Wary of a second straight summer with Superstorm-ravaged homes strewn across its beachscape - and of their potential economic impact - the Toms River Township Council urges federal and New Jersey officials to open the floodgates on millions in the Rehabilitatin, Reconstruction, Elevation and Mitigation Program (RREM).

The governing body intends to act on a resolution addressing the issue at tonight's public meeting.

RREM is a $600,000,000 component in the federal superstorm recovery package, offering up to $150,000 in grants to help qualifying primary homeowners rebuild, repair or conform their Sandy-damaged dwellings.

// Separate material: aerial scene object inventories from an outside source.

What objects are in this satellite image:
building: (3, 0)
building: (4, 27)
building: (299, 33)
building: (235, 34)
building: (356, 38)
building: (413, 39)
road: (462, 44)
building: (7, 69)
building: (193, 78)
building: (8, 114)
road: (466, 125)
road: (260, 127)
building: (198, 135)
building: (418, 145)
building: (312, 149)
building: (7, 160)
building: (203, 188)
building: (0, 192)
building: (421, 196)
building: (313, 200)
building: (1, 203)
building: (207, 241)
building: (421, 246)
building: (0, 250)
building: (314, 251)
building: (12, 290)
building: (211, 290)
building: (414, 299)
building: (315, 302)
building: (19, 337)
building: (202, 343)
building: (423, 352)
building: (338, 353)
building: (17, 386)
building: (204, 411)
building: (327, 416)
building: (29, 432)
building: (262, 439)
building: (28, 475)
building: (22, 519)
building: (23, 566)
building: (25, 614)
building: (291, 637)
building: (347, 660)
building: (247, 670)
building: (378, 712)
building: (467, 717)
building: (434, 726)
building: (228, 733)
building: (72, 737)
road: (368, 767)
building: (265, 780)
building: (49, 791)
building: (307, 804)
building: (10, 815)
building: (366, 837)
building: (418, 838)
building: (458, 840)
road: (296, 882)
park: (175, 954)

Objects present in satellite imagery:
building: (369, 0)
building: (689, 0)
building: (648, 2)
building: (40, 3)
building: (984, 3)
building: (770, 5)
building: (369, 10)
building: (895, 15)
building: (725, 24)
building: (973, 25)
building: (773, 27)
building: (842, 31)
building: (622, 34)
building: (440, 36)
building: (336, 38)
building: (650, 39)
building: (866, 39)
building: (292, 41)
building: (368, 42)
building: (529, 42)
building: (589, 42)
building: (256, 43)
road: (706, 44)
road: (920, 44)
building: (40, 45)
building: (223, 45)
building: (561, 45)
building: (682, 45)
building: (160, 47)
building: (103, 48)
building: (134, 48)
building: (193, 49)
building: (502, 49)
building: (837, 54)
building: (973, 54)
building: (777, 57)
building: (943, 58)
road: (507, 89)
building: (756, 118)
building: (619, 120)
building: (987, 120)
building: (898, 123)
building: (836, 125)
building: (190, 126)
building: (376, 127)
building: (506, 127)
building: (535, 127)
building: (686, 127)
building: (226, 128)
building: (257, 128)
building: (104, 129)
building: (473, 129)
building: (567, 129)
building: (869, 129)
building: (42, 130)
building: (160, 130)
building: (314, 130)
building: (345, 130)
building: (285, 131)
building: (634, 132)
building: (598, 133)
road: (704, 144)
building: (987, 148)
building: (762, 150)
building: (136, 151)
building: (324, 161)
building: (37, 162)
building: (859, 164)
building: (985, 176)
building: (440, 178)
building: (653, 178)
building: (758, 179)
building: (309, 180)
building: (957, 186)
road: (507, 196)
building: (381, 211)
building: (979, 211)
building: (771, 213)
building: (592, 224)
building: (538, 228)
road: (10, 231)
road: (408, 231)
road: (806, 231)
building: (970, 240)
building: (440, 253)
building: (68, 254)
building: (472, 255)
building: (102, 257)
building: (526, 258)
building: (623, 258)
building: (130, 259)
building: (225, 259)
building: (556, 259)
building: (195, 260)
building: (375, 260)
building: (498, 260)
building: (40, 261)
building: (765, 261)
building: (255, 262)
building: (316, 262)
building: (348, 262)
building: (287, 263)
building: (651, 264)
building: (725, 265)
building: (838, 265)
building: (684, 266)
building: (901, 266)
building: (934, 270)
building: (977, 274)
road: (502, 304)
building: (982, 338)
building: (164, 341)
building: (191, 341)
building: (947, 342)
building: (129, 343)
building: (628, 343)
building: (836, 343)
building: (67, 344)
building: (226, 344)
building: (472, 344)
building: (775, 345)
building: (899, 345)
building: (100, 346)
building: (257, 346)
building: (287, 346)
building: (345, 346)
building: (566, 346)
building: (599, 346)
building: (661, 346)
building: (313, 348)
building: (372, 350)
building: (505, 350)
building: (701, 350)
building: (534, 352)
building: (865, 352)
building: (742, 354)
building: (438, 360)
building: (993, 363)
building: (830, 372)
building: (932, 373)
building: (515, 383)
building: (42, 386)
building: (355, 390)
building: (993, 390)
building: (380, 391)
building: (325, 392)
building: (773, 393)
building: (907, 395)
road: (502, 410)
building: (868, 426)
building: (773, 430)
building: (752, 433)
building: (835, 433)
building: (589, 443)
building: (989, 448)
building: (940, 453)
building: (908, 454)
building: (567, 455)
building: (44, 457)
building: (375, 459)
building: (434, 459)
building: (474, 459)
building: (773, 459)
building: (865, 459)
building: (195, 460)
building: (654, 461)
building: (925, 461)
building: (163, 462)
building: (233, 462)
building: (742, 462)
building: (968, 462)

It's touted as a stopgap revenue stream in conjunction with other money that homeowners have been able to acquire.

Rancor began to rise when New Jersey Department of Community Affairs (DCA) officials based their evaluations on data from the Federal Emergency Management Agency (FEMA).

Federal officials told WOBM News that DCA requested and received figures related to immediate, short-term post-disaster needs. They stressed that the data was not intended for long-range solutions.

Since that point, state officials broadened their scop to include reparations through insurance companies and Small Business Association (SBA) damage evaluations.

In a prepared release, Council President Maria Maruca cited hundreds of homeowner rejections, and hundreds more in limbo over how much they'll receive, and when. "What we are wondering now is why the delay? How long will it take for funds to be available," she said.

From Township Engineer Robert Chankalian's viewpoint, streamlining and expediting the process at DCA "will help not only restore the township from a community standpoint, but from a ratable base as well."